The new Congress has also seen some big changes in the structure of the committees that consider wilderness and other public lands legislation. In the House, a new subcommittee was established within the Natural Resources Committee that will have jurisdiction over wilderness—the Subcommittee on Public Lands and Environmental Regulations, which will be responsible for all matters related to the National Park System, U.S. Forests, public lands, and national monuments. The subcommittee will also have jurisdiction over the National Environmental Policy Act, which is essential to virtually every agency plan or action affecting federal lands. The chairman of the new subcommittee will be familiar, however: Rep. Rob Bishop (R-UT), who formerly chaired the old Subcommittee on National Parks, Forests, and Public Lands.
In addition to the new subcommittee, the makeup of the full House Natural Resources Committee has also changed considerably because of the recent elections and congressional reorganization. Many former champions of wilderness are no longer on the committee, including Rep. Dale Kildee (D-MI), who retired; Rep. John Garamendi (D-CA), who moved to the Agriculture Committee; Rep. Ben Ray Luján (D-NM), who moved to the Energy and Commerce Committee; and Rep. Martin Heinrich (D-NM), who replaced retiring Sen. Jeff Bingaman (D-NM). Fortunately, there are other supporters who remain—such as Rep. Ed Markey (MA), the committee's ranking Democrat; Rep.
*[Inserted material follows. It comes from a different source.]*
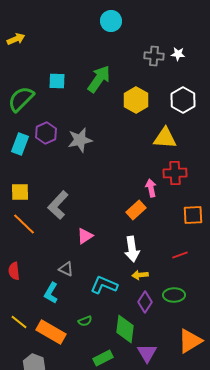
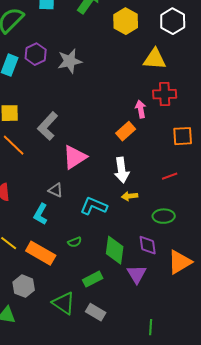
pink triangle: (85, 236) -> (75, 157), size x1.5
purple diamond: (145, 302) -> (148, 245), moved, turned -40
Peter DeFazio (D-OR); and Rep. Raúl Grijalva (D-AZ). Finally, the 113th Congress also welcomed several new members who were assigned to the committee and are likely to become leaders, such as Rep. Jared Huffman (D-CA).
The Senate underwent big changes, as well. With the retirement of longtime chairman of the Energy and Natural Resources Committee and strong wilderness supporter Sen. Bingaman, the committee is now chaired by Sen. Ron Wyden (D-OR). Sen. Wyden has also championed wilderness designation and will likely continue pursuing many of the policies the former chairman did. Members of Pew's legislative wilderness team met recently with senior Wyden's committee staff members to discuss the likely agenda for the committee in the 113th Congress, and we believe Chairman Wyden will actively pursue public lands protection legislation in the years ahead.
Another welcome change for the committee is the addition of one of the newest senators, Martin Heinrich (D-NM). Sen. Heinrich has championed wilderness and lands protection throughout his career. While he will be sorely missed on the House Natural Resources Committee for his leadership, intelligence, and dedication to public lands protection, he will bring those qualities to the Senate and its Committee on Energy and Natural Resources.
The 113th Congress will be significantly different in many ways from the last Congress—with new committees, new chairmen, new members in the House and Senate, and new challenges. We look forward to working with these lawmakers and will continue to actively champion wilderness and other public lands protections for our nation's federal lands.